▶ _Task material_:

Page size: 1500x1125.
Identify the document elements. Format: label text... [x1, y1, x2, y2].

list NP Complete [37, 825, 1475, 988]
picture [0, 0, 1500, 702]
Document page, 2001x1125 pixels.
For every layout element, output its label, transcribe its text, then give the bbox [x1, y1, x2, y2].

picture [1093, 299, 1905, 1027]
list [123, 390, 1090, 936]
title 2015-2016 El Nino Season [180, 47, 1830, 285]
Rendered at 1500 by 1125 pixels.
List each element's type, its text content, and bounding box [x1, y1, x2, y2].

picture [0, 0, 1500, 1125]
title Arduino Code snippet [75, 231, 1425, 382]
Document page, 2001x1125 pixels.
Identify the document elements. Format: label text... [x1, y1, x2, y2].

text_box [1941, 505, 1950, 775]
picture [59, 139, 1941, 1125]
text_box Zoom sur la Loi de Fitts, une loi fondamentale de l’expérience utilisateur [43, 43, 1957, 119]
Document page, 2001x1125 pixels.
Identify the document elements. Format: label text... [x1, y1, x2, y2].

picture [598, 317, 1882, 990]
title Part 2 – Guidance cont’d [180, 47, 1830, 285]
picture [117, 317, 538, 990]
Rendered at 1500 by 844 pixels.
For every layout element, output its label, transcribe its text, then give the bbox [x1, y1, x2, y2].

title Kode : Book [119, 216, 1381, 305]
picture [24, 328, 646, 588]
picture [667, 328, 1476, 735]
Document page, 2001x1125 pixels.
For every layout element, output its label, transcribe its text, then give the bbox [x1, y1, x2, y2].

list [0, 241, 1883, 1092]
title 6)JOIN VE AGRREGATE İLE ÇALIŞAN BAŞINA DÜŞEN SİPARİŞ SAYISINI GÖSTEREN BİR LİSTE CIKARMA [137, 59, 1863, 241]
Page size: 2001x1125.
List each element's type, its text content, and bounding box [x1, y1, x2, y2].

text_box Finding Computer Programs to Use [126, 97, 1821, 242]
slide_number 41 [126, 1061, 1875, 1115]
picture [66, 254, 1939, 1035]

▶ _Problem description_: Give the listing again, exactly as it was written.

▶ _Result of the exercise_:
Page size: 1500x1125.
Identify the document elements. Format: label text... [x1, y1, x2, y2].

list NP Complete [37, 825, 1475, 988]
picture [0, 0, 1500, 702]
Document page, 2001x1125 pixels.
For every layout element, output its label, transcribe its text, then give the bbox [x1, y1, x2, y2].

picture [1093, 299, 1905, 1027]
list [123, 390, 1090, 936]
title 2015-2016 El Nino Season [180, 47, 1830, 285]
Rendered at 1500 by 1125 pixels.
List each element's type, its text content, and bounding box [x1, y1, x2, y2].

picture [0, 0, 1500, 1125]
title Arduino Code snippet [75, 231, 1425, 382]
Document page, 2001x1125 pixels.
Identify the document elements. Format: label text... [x1, y1, x2, y2].

text_box [1941, 505, 1950, 775]
picture [59, 139, 1941, 1125]
text_box Zoom sur la Loi de Fitts, une loi fondamentale de l’expérience utilisateur [43, 43, 1957, 119]
Document page, 2001x1125 pixels.
Identify the document elements. Format: label text... [x1, y1, x2, y2].

picture [598, 317, 1882, 990]
title Part 2 – Guidance cont’d [180, 47, 1830, 285]
picture [117, 317, 538, 990]
Rendered at 1500 by 844 pixels.
For every layout element, output its label, transcribe its text, then give the bbox [x1, y1, x2, y2].

title Kode : Book [119, 216, 1381, 305]
picture [24, 328, 646, 588]
picture [667, 328, 1476, 735]
Document page, 2001x1125 pixels.
For every layout element, output its label, transcribe its text, then give the bbox [x1, y1, x2, y2].

list [0, 241, 1883, 1092]
title 6)JOIN VE AGRREGATE İLE ÇALIŞAN BAŞINA DÜŞEN SİPARİŞ SAYISINI GÖSTEREN BİR LİSTE CIKARMA [137, 59, 1863, 241]
Page size: 2001x1125.
List each element's type, its text content, and bounding box [x1, y1, x2, y2].

text_box Finding Computer Programs to Use [126, 97, 1821, 242]
slide_number 41 [126, 1061, 1875, 1115]
picture [66, 254, 1939, 1035]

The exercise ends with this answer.